Spanish architecture firm Andrea Solé Arquitectura has given new life to the ruins of Can Tomeu, a historic Catalan building from the 1800s that is now a modern, self-sufficient home. In addition to sensitively restoring and reinforcing the remaining walls from the original construction, the architects expanded the building footprint with an annex and inserted site-sensitive materials that imbue the home with a sense of warmth. The house has also been outfitted with solar panels, diesel tanks and rainwater harvesting and graywater systems for off-grid use.
Located at the entrance of the Parc Natural de Garraf just outside of the town of St Pere de Ribes, Can Tomeu was originally used for agricultural and stone-crafting purposes for the Masia Corral d’en Capdet. Although the building was later abandoned and deteriorated into ruins comprising only bearing walls, Can Tomeu was classified as a Cultural Asset of Local Interest (BCIL), a designation that requires the preservation of the building’s remaining elements. Despite the strict regulations and the poor conditions of the ruins, the architects took on the challenge by carefully rehabilitating the original walls and expanding the footprint by 30%.
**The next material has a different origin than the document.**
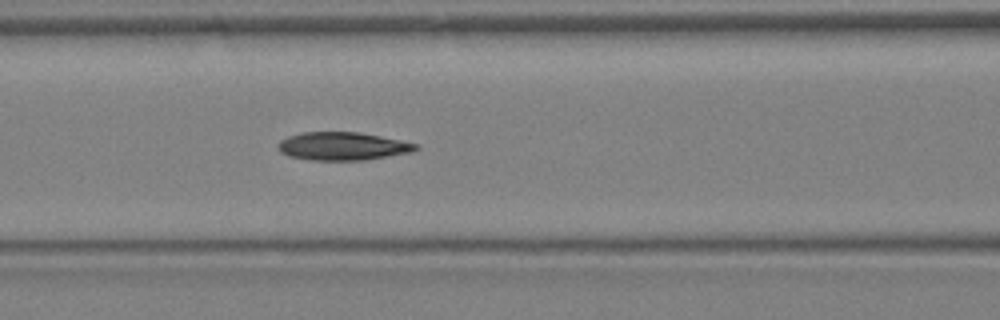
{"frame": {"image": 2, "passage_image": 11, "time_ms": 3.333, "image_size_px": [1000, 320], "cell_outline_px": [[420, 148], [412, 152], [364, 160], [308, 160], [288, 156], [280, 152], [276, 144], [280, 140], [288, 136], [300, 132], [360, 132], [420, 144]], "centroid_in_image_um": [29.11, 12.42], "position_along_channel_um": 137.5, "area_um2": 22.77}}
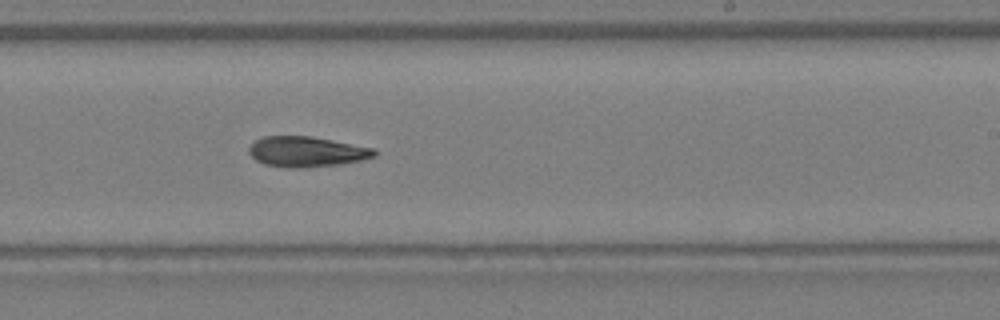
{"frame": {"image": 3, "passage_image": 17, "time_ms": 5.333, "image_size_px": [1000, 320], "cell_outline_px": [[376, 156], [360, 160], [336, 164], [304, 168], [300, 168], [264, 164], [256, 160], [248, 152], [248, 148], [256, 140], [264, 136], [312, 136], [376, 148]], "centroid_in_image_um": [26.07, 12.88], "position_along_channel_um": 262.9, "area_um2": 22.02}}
The architects used iron mesh and concrete reinforcement to repair and join the original stone walls. Concrete was also used to raise the height of the existing walls and form a new roof structure. In contrast, the exterior walls of the new annex are rendered as smooth, white surfaces. Large, timber-framed windows punctuate both the old and new construction to visually tie the buildings together, bring a sense of warmth into the home and frame exterior landscape views. The light-filled interiors match the minimalist design approach of the exteriors with a simple materials palette that includes ceramic tiling to evoke a Mediterranean character.
“The performance represents a second life for the building, rediscovering the existing interior spaces of clear and powerful geometry that after the intervention constitute a new spatial experience,” the architects noted.